Dishonored

I bought Dishonored from Steam. I considered getting it for my Xbox, but didn’t because I was hoping that it would be opened up for mods eventually and because the load times for PC were much faster. The load times were a major decision point for me as I don’t play many stealth games and I knew I would want to be able to obsessively use quick saves to avoid getting frustrated and I didn’t want to spend half my playing time starting at loading screens.
The game begins very similarly to Skyrim, although instead of a wagon ride to the executioner’s block, you are on a boat headed to meet with the Empress. Things go bad quickly with the murder of the Empress, disappearance of her daughter and heir, and Korvo, the main character, being framed for the murder then imprisoned and tortured. The rest of the game involves escaping prison and then finding out who was behind the murder and bringing the evildoers to justice.


Unlike Skyrim, Dishonored is not an open-ended game. It is split into nine missions plus some interludes, with each mission having a specific goal that Korvo must accomplish. The freedom in Dishonored comes from the many ways in which you can achieve the mission goals. All of the missions have optional objectives and offer both lethal and non-lethal ways of completing the missions, plus you have myriad choices in how to make it through the mission map and deal with obstacles and soldiers.

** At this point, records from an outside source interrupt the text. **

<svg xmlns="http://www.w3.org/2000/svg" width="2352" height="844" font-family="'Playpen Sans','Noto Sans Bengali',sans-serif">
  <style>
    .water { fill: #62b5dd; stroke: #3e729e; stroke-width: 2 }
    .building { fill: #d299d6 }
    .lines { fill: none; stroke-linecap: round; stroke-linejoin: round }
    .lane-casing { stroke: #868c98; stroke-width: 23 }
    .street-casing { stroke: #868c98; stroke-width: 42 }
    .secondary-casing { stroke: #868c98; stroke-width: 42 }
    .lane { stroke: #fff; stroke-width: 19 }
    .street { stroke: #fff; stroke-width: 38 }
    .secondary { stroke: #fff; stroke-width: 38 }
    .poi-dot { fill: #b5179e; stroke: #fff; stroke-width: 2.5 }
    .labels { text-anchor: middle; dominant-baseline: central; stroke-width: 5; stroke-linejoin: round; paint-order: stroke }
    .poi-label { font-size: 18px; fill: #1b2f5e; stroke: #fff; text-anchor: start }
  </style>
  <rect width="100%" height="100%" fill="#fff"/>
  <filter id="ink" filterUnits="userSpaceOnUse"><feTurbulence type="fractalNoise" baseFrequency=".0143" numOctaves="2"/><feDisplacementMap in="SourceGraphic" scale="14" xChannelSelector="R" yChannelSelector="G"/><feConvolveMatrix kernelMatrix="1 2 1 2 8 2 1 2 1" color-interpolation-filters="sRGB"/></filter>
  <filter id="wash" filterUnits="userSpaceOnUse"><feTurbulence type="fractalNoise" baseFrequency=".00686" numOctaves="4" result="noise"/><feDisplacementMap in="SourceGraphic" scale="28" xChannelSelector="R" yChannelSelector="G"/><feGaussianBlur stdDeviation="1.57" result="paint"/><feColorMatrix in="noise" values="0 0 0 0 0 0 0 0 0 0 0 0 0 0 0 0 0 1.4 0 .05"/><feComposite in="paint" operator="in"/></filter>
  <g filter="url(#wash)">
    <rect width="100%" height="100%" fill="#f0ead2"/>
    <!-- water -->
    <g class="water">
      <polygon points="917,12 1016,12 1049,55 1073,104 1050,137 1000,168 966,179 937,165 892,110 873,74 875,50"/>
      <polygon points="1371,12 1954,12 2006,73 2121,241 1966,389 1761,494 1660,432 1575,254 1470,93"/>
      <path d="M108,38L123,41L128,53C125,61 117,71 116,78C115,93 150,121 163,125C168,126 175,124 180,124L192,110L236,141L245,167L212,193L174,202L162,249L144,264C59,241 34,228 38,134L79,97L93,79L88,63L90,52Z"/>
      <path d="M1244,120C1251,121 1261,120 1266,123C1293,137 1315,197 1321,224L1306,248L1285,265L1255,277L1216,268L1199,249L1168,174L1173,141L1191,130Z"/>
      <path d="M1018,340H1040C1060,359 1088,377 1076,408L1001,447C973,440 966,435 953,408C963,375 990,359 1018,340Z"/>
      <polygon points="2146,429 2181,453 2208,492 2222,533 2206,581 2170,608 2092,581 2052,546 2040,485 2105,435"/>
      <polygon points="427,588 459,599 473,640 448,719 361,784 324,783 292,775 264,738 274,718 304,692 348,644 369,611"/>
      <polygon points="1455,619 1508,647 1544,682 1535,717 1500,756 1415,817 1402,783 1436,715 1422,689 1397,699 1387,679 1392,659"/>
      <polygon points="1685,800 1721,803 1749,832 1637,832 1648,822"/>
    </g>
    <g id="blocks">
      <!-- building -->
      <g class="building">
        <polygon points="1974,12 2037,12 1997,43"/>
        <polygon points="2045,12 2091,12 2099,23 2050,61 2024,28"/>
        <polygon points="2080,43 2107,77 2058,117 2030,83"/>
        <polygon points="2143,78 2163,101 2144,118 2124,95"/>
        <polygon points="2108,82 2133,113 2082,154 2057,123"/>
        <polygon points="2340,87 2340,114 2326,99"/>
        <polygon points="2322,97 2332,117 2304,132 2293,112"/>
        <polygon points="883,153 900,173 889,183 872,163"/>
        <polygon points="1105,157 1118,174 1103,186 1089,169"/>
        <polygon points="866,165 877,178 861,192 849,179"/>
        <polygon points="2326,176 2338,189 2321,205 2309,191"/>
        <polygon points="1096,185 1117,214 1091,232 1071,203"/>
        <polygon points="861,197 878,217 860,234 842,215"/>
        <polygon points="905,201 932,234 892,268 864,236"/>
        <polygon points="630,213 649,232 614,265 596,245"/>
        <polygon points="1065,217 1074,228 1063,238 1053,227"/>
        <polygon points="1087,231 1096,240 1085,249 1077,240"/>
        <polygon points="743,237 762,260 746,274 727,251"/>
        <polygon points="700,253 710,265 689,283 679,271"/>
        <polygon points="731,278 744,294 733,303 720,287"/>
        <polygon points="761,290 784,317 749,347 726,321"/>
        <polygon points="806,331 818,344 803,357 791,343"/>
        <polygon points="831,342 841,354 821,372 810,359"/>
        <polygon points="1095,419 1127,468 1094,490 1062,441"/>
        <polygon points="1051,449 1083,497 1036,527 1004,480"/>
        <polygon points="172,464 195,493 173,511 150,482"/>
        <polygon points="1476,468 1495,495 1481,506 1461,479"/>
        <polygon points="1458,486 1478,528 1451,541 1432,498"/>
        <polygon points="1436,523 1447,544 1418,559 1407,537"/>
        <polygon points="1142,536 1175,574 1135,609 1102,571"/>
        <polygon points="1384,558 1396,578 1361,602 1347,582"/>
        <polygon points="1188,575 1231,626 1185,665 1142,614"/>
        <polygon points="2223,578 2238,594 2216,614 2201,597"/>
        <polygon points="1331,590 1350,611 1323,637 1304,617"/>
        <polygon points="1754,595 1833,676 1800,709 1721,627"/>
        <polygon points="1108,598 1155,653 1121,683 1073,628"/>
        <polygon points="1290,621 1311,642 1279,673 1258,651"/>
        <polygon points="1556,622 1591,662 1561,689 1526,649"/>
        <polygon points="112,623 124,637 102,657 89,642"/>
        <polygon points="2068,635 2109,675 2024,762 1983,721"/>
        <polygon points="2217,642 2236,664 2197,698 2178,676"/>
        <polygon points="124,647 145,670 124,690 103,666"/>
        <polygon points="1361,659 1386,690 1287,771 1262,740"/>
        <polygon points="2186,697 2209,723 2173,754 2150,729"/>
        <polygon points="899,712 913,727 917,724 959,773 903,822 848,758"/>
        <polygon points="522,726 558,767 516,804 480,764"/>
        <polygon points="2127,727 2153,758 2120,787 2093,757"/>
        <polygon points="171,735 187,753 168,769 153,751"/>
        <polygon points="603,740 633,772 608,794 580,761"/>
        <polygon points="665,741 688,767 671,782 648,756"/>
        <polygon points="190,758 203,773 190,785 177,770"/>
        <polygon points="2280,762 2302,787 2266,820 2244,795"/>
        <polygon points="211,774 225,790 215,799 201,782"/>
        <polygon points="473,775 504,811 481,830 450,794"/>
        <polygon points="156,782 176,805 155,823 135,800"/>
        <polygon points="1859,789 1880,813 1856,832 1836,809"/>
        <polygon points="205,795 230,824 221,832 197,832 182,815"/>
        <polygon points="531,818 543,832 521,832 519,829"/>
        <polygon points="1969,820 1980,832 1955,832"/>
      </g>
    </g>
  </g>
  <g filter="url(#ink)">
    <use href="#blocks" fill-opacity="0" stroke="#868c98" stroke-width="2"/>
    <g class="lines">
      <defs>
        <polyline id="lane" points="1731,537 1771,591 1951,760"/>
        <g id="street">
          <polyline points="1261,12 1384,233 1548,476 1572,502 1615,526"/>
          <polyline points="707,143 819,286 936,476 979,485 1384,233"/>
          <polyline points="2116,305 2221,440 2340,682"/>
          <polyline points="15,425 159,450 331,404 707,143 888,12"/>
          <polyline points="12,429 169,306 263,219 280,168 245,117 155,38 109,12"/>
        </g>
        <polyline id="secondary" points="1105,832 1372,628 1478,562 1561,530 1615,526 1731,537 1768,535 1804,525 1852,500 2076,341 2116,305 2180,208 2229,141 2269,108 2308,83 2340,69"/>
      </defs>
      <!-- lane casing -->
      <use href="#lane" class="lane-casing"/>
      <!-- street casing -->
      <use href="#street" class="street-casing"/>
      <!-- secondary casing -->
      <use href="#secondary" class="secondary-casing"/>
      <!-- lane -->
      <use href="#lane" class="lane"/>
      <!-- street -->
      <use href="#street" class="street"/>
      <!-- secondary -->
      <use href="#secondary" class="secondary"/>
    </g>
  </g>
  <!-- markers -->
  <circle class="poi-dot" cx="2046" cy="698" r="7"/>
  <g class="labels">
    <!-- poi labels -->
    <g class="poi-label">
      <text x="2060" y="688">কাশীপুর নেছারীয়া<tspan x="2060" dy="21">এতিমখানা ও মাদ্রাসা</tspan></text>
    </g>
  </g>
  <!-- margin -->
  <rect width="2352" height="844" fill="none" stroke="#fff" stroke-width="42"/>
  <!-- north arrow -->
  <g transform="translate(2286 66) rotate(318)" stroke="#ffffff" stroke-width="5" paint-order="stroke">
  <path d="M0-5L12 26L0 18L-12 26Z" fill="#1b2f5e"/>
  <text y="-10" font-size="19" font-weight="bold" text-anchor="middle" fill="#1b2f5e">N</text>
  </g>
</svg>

The actual stealth gameplay reminded me quite a lot of Rocksteady’s Batman Arkham City. So much so that I overly relied on sleep darts and the Blink and Dark Vision powers for more than half of the game. While it was fun to play that way, I was missing out on some fun by not making use of Possession and Bend Time as well.

I completed the game with the low chaos (good) ending in about 20 hours. I chose non-lethal solutions to all of the missions, although I did blunder around a bit in the first few missions so I didn’t completely get away without killing everyone. I say this just about every time I finish I game I enjoy that offers multiple endings, but I’m looking through to playing Dishonored a second time. Of course I never finish these second goes, although I think I have a pretty good shot and succeeding with Dishonored.

At one point in a mission, I was trying to get past a locked door but I couldn’t find the key. I realized could keep sneaking around hunting for it, which would take a long time while trying to keep from getting spotted, or I could look on YouTube, or I could make a save point and just go on a rampage until I found the key. I ended up taking the rampage option and had a lot of fun cutting loose with Korvo. While I never did find the key, I did figure out an alternate way past that door and had a lot of fun doing it.

In the time I spent playing more assassin than thief, I found that the game played quite a bit differently, and I think this’ll make a difference in keeping me engaged a second time through.